--- RECORDS FOR THE TASK Enclosed Below ---

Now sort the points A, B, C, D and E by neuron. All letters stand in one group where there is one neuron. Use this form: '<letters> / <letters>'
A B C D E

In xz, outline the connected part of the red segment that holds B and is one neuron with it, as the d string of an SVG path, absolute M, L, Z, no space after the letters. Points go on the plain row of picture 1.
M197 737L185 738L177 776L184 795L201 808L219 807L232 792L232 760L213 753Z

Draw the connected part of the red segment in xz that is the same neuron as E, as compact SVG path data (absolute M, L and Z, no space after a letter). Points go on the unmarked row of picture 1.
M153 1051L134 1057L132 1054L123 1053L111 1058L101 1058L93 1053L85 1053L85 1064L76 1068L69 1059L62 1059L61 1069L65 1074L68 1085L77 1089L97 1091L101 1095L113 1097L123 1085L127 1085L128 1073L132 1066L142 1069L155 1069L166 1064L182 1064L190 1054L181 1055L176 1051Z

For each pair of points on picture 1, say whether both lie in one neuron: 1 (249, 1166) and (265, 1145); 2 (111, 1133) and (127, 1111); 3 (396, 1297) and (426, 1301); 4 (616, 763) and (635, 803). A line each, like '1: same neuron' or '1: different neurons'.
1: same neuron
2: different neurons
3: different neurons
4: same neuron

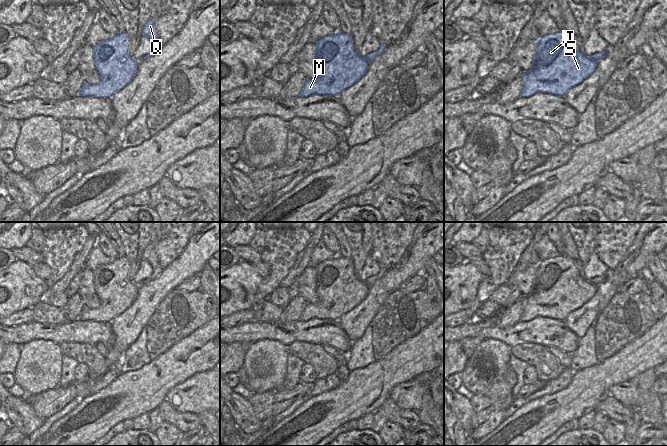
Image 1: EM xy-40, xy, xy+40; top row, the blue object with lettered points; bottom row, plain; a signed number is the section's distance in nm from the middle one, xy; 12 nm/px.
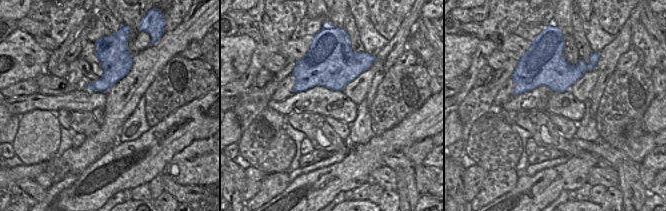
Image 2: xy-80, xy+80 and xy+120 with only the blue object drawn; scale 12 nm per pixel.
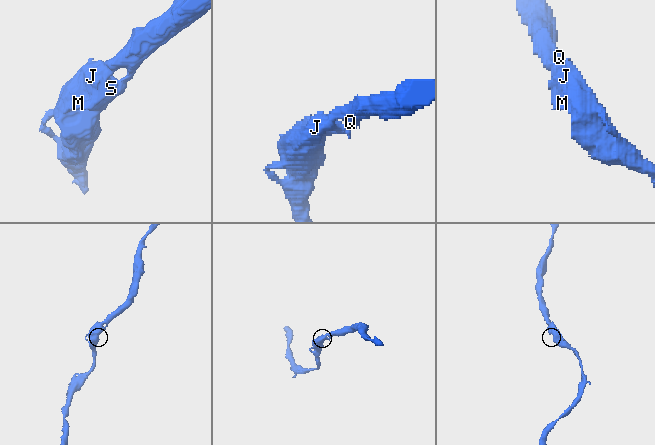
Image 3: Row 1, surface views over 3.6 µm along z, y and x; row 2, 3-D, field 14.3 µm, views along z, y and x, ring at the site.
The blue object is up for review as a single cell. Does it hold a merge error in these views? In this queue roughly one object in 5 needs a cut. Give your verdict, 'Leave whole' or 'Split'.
Leave whole.

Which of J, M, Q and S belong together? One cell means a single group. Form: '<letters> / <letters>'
J M Q S

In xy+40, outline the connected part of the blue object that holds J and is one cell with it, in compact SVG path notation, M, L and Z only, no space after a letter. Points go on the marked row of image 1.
M564 30L543 36L537 41L532 68L521 73L524 86L520 97L531 97L537 93L564 97L571 88L591 76L597 62L606 55L607 51L594 53L590 58L585 56L580 52L573 36Z

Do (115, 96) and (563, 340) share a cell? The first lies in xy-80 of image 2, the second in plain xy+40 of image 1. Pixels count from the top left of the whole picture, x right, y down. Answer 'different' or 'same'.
different

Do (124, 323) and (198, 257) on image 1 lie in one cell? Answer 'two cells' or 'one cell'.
one cell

--- End of Enclosed RECORDS FOR THE TASK ---

[EXERCISE PROMPT]
Send back the data above word for word, with the pictures left out.

[FINISHED EXERCISE]
Now sort the points A, B, C, D and E by neuron. All letters stand in one group where there is one neuron. Use this form: '<letters> / <letters>'
A B C D E

In xz, outline the connected part of the red segment that holds B and is one neuron with it, as the d string of an SVG path, absolute M, L, Z, no space after the letters. Points go on the plain row of picture 1.
M197 737L185 738L177 776L184 795L201 808L219 807L232 792L232 760L213 753Z

Draw the connected part of the red segment in xz that is the same neuron as E, as compact SVG path data (absolute M, L and Z, no space after a letter). Points go on the unmarked row of picture 1.
M153 1051L134 1057L132 1054L123 1053L111 1058L101 1058L93 1053L85 1053L85 1064L76 1068L69 1059L62 1059L61 1069L65 1074L68 1085L77 1089L97 1091L101 1095L113 1097L123 1085L127 1085L128 1073L132 1066L142 1069L155 1069L166 1064L182 1064L190 1054L181 1055L176 1051Z

For each pair of points on picture 1, say whether both lie in one neuron: 1 (249, 1166) and (265, 1145); 2 (111, 1133) and (127, 1111); 3 (396, 1297) and (426, 1301); 4 (616, 763) and (635, 803). A line each, like '1: same neuron' or '1: different neurons'.
1: same neuron
2: different neurons
3: different neurons
4: same neuron

Image 1: EM xy-40, xy, xy+40; top row, the blue object with lettered points; bottom row, plain; a signed number is the section's distance in nm from the middle one, xy; 12 nm/px.
Image 2: xy-80, xy+80 and xy+120 with only the blue object drawn; scale 12 nm per pixel.
Image 3: Row 1, surface views over 3.6 µm along z, y and x; row 2, 3-D, field 14.3 µm, views along z, y and x, ring at the site.
The blue object is up for review as a single cell. Does it hold a merge error in these views? In this queue roughly one object in 5 needs a cut. Give your verdict, 'Leave whole' or 'Split'.
Leave whole.

Which of J, M, Q and S belong together? One cell means a single group. Form: '<letters> / <letters>'
J M Q S

In xy+40, outline the connected part of the blue object that holds J and is one cell with it, in compact SVG path notation, M, L and Z only, no space after a letter. Points go on the marked row of image 1.
M564 30L543 36L537 41L532 68L521 73L524 86L520 97L531 97L537 93L564 97L571 88L591 76L597 62L606 55L607 51L594 53L590 58L585 56L580 52L573 36Z

Do (115, 96) and (563, 340) share a cell? The first lies in xy-80 of image 2, the second in plain xy+40 of image 1. Pixels count from the top left of the whole picture, x right, y down. Answer 'different' or 'same'.
different

Do (124, 323) and (198, 257) on image 1 lie in one cell? Answer 'two cells' or 'one cell'.
one cell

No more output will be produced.